Change "photo" to "image" in everything from the start of the entries down to the line containing "exposure: black level", leaving the rest of those lines unchanged. Write out only these lines, and leave the pictures out of your answer.

(Dataset rows)
========

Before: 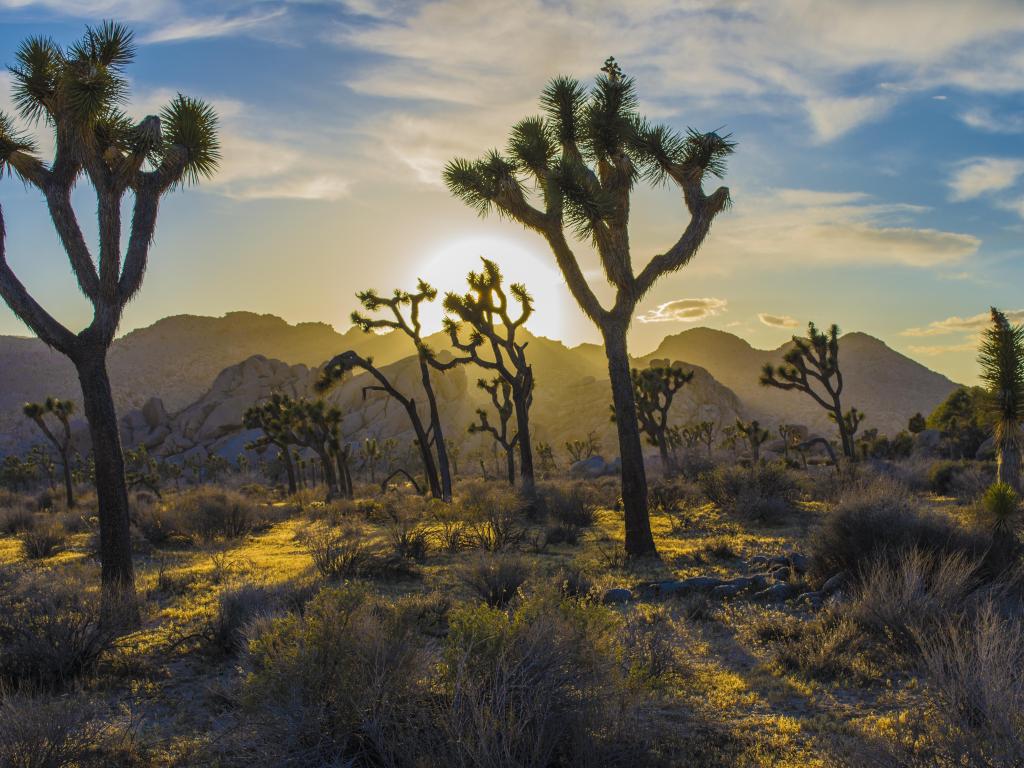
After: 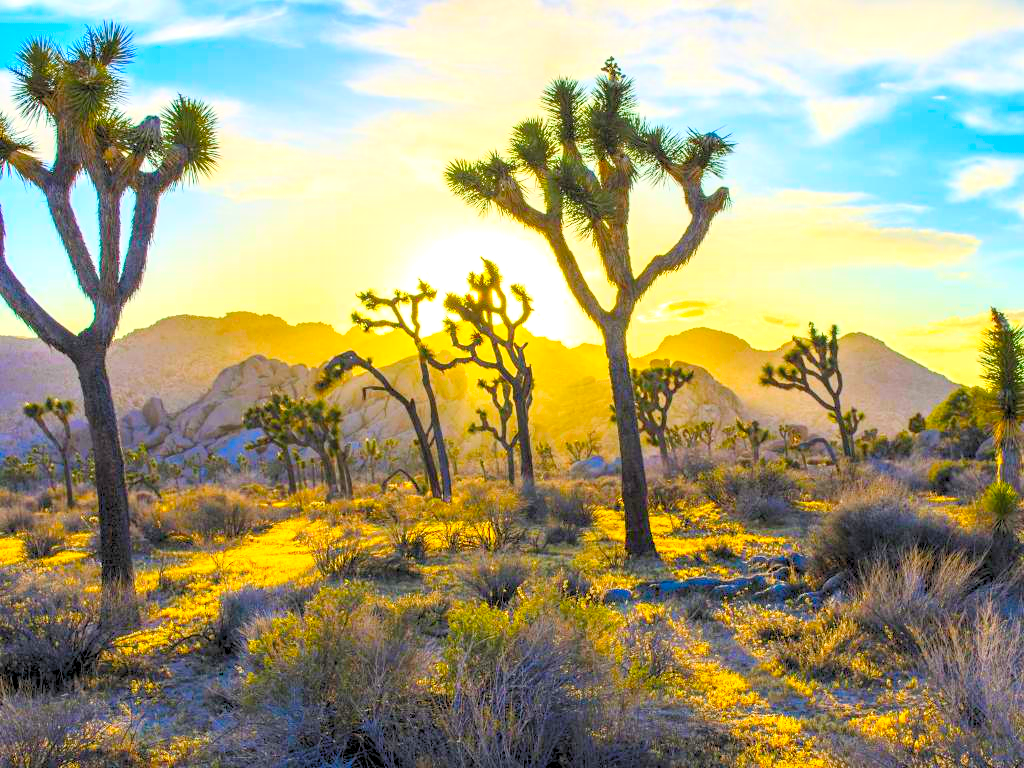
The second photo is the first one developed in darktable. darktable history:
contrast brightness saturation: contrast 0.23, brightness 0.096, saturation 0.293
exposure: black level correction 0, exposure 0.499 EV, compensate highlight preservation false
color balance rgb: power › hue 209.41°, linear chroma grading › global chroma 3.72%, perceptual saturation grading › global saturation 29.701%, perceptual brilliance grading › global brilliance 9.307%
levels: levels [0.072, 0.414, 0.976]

========

- **Output below**:
Before: 
After: 
The second image is the first one developed in darktable. darktable history:
contrast brightness saturation: contrast 0.23, brightness 0.096, saturation 0.293
exposure: black level correction 0, exposure 0.499 EV, compensate highlight preservation false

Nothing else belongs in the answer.